Exercise passage:
%%
In San Francisco, people sometimes rub their eyes when they see an almost century-old streetcar signposted “Milan” hurtling toward them. Seeing it, or its brethren marked “Melbourne” or “Zurich,” may make you feel you’ve really, really lost your way. But the city’s 30+ vintage streetcars from around the world are truly museums in motion.
If you’re lucky, you’ll ride a Caribbean-colored turquoise streetcar with an orange stripe, signposted Washington D.C. Transit, whose façade notes it’s an affiliate of Trans Caribbean Airways. Or a seafoam-colored streetcar with a red stripe, marked El Paso-Juarez, whose front depicts US and Mexican flags. Perhaps a canary-yellow black-striped streetcar marked Cincinnati, dubbed the “Cincy Bumblebee,” or a bold red and orange streetcar named Los Angeles, a city not known for public transit.
Streetcars Named Undesirable
Streetcars once ran in dozens of North American cities during the 20th century. No more. After World War II, an exodus to the suburbs and urban transit economies spelled doom, as buses and subways replaced streetcars almost everywhere else. But not in San Francisco, which acquired and refurbished old streetcars from North America, Europe, Australia and Japan.
Most were built in the 1940s, some in the 1920s. All were given up by their home cities, destined for the junk heap. But they found new life in San Francisco, the greenest city in the U.S., notes the Siemens U.S. and Canada Green City Index, the first to require recycling and composting for all homes, businesses and events.
How the city of San Francisco acquired its vintage streetcars is an astounding story (and a lesson on just what a bunch of activists long on vision but short on money can do). Most streetcars were purchased, some at a purely nominal fee, by the city’s transit agency (San Francisco Municipal Railway, MUNI for short) or by a nonprofit that champions historic transit in San Francisco, called the Market Street Railway. Others were free.
Rick Laubscher, the long-time Market Street Railway president, once persuaded Australia’s state of Victoria, who had a trade office in San Francisco, to donate a Melbourne streetcar in 2009, and finagled free shipping from FedEx. (The city already had one Melbourne streetcar, which his nonprofit purchased for $5,000.)
%%
What is being asked:
Reproduce the passage on San Francisco's vintage streetcars word for word from "Most were built" to "businesses and events.".

Collected data:
%%
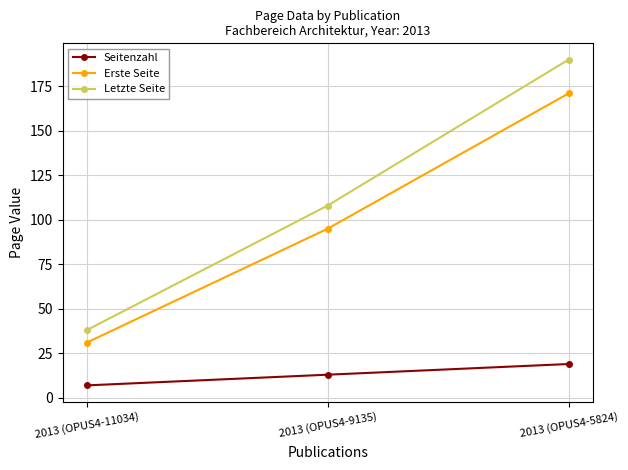

At 2013 (OPUS4-5824), list the series in order from smallest to largest.

Seitenzahl, Erste Seite, Letzte Seite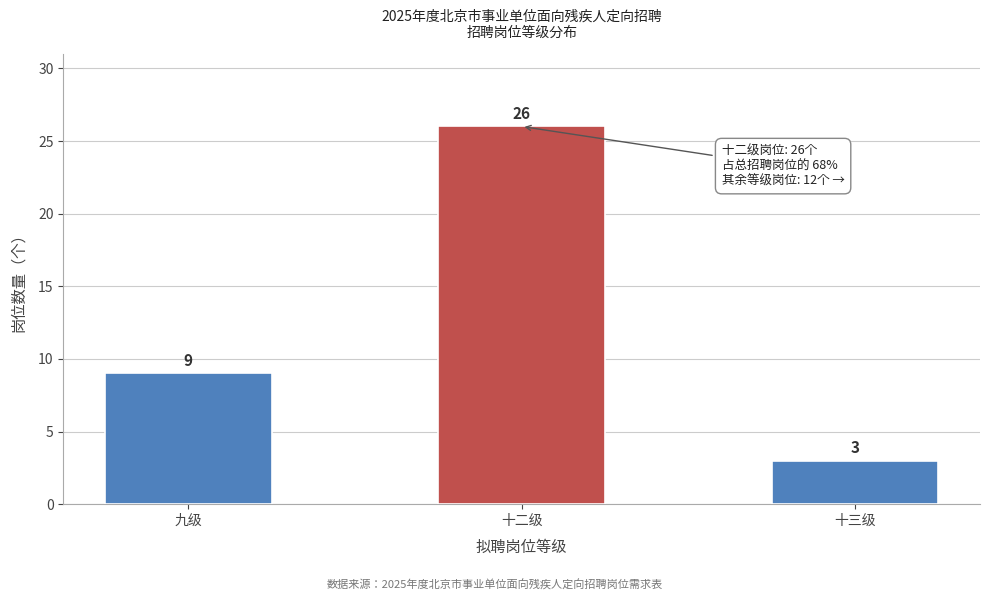

Reading right to left, list all the values displayed in this chart.

十三级=3	十二级=26	九级=9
%%
Answer to this problem:
Most were built in the 1940s, some in the 1920s. All were given up by their home cities, destined for the junk heap. But they found new life in San Francisco, the greenest city in the U.S., notes the Siemens U.S. and Canada Green City Index, the first to require recycling and composting for all homes, businesses and events.